Edit the listing below by replacing each occurrence of "admin" with "moderator", and reproduce every other line unchanged.

START Information provided

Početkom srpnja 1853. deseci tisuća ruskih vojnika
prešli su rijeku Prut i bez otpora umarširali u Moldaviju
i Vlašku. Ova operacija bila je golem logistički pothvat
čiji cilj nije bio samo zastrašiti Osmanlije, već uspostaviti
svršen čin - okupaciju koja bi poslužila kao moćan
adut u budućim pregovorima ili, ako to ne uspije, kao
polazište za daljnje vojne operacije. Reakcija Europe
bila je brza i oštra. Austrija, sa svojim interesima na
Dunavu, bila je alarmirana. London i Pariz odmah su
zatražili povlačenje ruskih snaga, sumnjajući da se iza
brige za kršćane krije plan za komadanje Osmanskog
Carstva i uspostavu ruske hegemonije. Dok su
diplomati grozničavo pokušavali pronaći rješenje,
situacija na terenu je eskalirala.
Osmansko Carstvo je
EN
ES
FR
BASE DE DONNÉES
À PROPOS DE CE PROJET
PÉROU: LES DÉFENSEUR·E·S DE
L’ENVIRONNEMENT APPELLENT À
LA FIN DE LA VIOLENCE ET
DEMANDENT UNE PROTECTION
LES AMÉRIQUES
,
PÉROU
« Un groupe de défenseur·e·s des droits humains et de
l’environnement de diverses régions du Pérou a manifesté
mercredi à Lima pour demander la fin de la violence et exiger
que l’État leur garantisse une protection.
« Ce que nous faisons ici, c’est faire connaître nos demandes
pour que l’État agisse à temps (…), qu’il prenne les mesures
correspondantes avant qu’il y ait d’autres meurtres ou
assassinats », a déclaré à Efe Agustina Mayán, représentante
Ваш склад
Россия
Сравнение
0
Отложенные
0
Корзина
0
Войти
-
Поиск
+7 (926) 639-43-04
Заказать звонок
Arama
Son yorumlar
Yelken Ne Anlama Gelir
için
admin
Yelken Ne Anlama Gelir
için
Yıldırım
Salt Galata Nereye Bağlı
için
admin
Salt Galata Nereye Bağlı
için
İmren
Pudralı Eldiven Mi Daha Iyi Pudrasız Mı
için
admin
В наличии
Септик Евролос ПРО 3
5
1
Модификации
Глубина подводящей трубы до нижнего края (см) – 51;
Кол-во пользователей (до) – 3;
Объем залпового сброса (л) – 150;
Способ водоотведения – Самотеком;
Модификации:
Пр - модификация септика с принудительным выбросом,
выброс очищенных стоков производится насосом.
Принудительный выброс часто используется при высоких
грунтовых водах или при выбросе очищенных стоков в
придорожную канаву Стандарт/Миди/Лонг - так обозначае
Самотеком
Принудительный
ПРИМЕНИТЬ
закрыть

END Information provided

* [The completed task]:
Početkom srpnja 1853. deseci tisuća ruskih vojnika
prešli su rijeku Prut i bez otpora umarširali u Moldaviju
i Vlašku. Ova operacija bila je golem logistički pothvat
čiji cilj nije bio samo zastrašiti Osmanlije, već uspostaviti
svršen čin - okupaciju koja bi poslužila kao moćan
adut u budućim pregovorima ili, ako to ne uspije, kao
polazište za daljnje vojne operacije. Reakcija Europe
bila je brza i oštra. Austrija, sa svojim interesima na
Dunavu, bila je alarmirana. London i Pariz odmah su
zatražili povlačenje ruskih snaga, sumnjajući da se iza
brige za kršćane krije plan za komadanje Osmanskog
Carstva i uspostavu ruske hegemonije. Dok su
diplomati grozničavo pokušavali pronaći rješenje,
situacija na terenu je eskalirala.
Osmansko Carstvo je
EN
ES
FR
BASE DE DONNÉES
À PROPOS DE CE PROJET
PÉROU: LES DÉFENSEUR·E·S DE
L’ENVIRONNEMENT APPELLENT À
LA FIN DE LA VIOLENCE ET
DEMANDENT UNE PROTECTION
LES AMÉRIQUES
,
PÉROU
« Un groupe de défenseur·e·s des droits humains et de
l’environnement de diverses régions du Pérou a manifesté
mercredi à Lima pour demander la fin de la violence et exiger
que l’État leur garantisse une protection.
« Ce que nous faisons ici, c’est faire connaître nos demandes
pour que l’État agisse à temps (…), qu’il prenne les mesures
correspondantes avant qu’il y ait d’autres meurtres ou
assassinats », a déclaré à Efe Agustina Mayán, représentante
Ваш склад
Россия
Сравнение
0
Отложенные
0
Корзина
0
Войти
-
Поиск
+7 (926) 639-43-04
Заказать звонок
Arama
Son yorumlar
Yelken Ne Anlama Gelir
için
moderator
Yelken Ne Anlama Gelir
için
Yıldırım
Salt Galata Nereye Bağlı
için
moderator
Salt Galata Nereye Bağlı
için
İmren
Pudralı Eldiven Mi Daha Iyi Pudrasız Mı
için
moderator
В наличии
Септик Евролос ПРО 3
5
1
Модификации
Глубина подводящей трубы до нижнего края (см) – 51;
Кол-во пользователей (до) – 3;
Объем залпового сброса (л) – 150;
Способ водоотведения – Самотеком;
Модификации:
Пр - модификация септика с принудительным выбросом,
выброс очищенных стоков производится насосом.
Принудительный выброс часто используется при высоких
грунтовых водах или при выбросе очищенных стоков в
придорожную канаву Стандарт/Миди/Лонг - так обозначае
Самотеком
Принудительный
ПРИМЕНИТЬ
закрыть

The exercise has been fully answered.